New Orleans would also help support Allied landings at Hollandia and the invasion of the Marianas.
She would lend her increased AAA batteries to help swat down Japanese aircraft during the Battle of the Philippine Sea while revisiting her old days of screening carriers. Then came the big shows in the Philippines and at Iwo Jima.
After a final wartime refit at Mare Island, she was back at it, hammering Japanese positions at Okinawa and was at Subic Bay when hostilities ceased.
After supporting the post-war occupation of Korea and Manchuria, she made two trips back stateside on Magic Carpet missions returning Pacific War vets to the U.S. Arriving at Philadelphia Navy Yard in March 1946, she spent an 11-month period preparing for mothballs and was decommissioned 10 February 1947.
She had earned 17 battle stars for her war– tying for third most in the theater– and gained a new bow.
Of her seven-ship class, only four were still in commission on VJ Day and three of those were so grievously damaged in action against the Japanese off Guadalcanal that they had to be extensively rebuilt. Only sister USS Tuscaloosa (CA-37), which had “luckily” fought most of her war in the ETO, was never damaged in battle.
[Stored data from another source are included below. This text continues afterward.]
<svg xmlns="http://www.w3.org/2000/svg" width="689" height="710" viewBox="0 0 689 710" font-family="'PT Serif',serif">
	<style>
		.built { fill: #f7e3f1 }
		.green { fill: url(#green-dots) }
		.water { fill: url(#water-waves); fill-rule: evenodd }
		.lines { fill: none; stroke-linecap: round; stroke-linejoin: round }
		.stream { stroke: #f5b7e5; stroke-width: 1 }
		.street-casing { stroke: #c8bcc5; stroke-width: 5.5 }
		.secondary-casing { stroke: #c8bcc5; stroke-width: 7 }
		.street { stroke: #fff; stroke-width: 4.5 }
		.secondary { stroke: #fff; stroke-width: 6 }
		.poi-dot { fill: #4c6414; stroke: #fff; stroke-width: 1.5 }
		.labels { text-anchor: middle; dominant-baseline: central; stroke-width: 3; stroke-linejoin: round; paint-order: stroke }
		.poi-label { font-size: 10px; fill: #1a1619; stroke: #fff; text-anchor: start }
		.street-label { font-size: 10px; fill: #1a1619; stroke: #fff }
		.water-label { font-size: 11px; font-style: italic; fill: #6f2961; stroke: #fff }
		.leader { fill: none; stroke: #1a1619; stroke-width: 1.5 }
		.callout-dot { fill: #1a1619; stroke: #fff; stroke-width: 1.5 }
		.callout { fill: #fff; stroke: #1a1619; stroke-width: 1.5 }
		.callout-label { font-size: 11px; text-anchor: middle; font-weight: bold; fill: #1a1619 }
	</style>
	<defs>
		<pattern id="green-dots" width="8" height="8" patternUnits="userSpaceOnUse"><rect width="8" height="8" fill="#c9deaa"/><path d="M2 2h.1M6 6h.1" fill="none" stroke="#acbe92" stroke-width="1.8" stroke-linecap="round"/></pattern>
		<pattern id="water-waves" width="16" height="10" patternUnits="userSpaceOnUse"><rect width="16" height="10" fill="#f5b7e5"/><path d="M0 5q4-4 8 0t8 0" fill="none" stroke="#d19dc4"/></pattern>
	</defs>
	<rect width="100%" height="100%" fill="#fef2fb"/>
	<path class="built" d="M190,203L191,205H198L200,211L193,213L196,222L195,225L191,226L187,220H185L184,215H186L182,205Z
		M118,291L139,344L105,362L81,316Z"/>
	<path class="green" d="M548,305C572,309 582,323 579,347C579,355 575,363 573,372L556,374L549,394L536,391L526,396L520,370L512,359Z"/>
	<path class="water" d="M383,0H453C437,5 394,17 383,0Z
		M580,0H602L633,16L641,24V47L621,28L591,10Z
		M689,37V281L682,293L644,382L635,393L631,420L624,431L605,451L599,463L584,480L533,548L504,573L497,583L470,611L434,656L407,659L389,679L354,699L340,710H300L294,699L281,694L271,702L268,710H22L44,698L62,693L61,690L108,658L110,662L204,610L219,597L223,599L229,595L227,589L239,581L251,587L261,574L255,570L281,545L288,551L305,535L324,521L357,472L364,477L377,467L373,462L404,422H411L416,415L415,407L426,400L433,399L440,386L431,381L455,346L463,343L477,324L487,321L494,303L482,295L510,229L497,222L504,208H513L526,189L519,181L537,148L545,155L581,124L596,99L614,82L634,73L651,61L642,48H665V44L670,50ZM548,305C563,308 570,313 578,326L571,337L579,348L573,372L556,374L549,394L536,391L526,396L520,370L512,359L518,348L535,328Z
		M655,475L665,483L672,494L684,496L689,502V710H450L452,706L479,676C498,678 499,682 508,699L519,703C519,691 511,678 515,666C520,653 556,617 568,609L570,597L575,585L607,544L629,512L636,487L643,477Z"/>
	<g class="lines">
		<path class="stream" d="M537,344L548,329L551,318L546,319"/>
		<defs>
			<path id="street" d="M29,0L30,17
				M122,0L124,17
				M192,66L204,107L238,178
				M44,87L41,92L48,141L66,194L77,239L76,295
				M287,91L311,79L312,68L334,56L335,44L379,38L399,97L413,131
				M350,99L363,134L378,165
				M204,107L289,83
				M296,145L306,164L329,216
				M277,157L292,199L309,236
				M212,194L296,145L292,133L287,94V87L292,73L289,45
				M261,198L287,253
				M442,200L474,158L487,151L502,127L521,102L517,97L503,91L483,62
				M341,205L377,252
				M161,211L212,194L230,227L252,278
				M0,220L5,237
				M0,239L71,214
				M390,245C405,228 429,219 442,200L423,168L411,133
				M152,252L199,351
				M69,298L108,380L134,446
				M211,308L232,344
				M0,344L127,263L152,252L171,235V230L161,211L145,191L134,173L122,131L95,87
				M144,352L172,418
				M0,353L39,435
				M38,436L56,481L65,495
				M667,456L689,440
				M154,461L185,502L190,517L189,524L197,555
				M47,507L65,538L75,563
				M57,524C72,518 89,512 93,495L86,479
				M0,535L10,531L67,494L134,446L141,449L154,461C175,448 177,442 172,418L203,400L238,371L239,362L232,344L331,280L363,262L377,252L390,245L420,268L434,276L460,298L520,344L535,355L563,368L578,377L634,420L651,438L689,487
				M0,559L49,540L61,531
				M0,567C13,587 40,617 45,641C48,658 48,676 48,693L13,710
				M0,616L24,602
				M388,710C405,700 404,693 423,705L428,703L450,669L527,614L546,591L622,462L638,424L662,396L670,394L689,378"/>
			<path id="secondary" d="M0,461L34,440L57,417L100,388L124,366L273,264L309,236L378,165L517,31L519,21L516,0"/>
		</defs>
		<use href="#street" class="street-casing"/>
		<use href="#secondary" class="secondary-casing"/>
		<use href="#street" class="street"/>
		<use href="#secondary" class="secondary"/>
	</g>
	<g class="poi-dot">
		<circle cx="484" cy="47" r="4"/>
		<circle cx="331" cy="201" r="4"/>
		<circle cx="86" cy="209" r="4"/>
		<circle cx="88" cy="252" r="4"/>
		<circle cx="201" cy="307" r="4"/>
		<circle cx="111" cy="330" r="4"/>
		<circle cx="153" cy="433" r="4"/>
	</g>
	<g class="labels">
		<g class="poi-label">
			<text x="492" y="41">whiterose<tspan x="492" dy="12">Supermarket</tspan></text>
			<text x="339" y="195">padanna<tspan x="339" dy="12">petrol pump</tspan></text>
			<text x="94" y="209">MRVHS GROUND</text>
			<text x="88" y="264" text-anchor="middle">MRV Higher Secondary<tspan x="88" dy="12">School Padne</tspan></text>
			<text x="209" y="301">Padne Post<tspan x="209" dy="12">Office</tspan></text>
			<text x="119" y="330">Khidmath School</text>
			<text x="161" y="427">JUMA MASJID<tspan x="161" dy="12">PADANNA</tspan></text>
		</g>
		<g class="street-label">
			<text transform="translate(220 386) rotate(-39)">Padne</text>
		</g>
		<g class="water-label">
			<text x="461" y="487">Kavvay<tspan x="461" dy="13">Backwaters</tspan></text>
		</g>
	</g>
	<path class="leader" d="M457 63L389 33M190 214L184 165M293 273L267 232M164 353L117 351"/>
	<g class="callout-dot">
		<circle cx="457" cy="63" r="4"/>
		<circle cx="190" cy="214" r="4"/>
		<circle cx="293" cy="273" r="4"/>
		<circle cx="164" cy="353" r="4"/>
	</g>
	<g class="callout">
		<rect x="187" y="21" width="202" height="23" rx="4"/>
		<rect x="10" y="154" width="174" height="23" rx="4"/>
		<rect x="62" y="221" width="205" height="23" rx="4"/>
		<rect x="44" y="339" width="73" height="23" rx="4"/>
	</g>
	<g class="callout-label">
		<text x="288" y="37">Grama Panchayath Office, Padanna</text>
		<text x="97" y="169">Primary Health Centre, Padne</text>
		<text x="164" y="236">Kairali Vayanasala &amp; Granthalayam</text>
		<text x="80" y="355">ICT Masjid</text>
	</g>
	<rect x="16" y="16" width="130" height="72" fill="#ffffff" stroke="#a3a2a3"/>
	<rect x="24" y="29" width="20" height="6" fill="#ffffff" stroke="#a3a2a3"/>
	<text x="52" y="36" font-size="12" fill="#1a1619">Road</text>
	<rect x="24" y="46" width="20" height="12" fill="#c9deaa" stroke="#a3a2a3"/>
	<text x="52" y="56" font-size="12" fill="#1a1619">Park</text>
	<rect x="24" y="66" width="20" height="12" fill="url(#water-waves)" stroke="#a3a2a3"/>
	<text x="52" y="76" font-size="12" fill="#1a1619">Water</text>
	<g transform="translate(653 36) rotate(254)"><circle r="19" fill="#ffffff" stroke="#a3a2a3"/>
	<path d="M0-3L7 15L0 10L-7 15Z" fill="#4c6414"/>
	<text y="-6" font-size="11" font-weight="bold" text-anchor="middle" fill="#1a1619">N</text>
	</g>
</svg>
After spending 12 years along Philly’s red lead row, the vaunted USS New Orleans had her name struck from the Navy List on 1 March 1959 and was sold for scrapping on 22 September 1959 to the Boston Metals Co., Baltimore, Md. Similar fates were met by her three remaining sisters at the same time.
Epilogue
Our cruiser was remembered by the (apparently now defunct) USS New Orleans Reunion Association and most of her war diaries along with some architectural and engineering drawings are digitized in the National Archives.
Her ship’s bell– presented to the cruiser by the Louisiana State Museum in 1933– is on display in New Orleans City Hall, just outside the Mayor’s Office.
The National WWII Museum in New Orleans has other artifacts including a piece of the coconut log shoring from Tulagi.
With the old New Orleans sent to the breakers, the Navy soon recycled her name for a new Iwo Jima-class amphibious assault ship commissioned in 1968 and would go on to serve three decades.
Then came the Ingalls-built USS New Orleans (LPD-18), a massive 25,000-ton San Antonio-class amphibious transport dock, commissioned in the Crescent City in 2007 and still in service.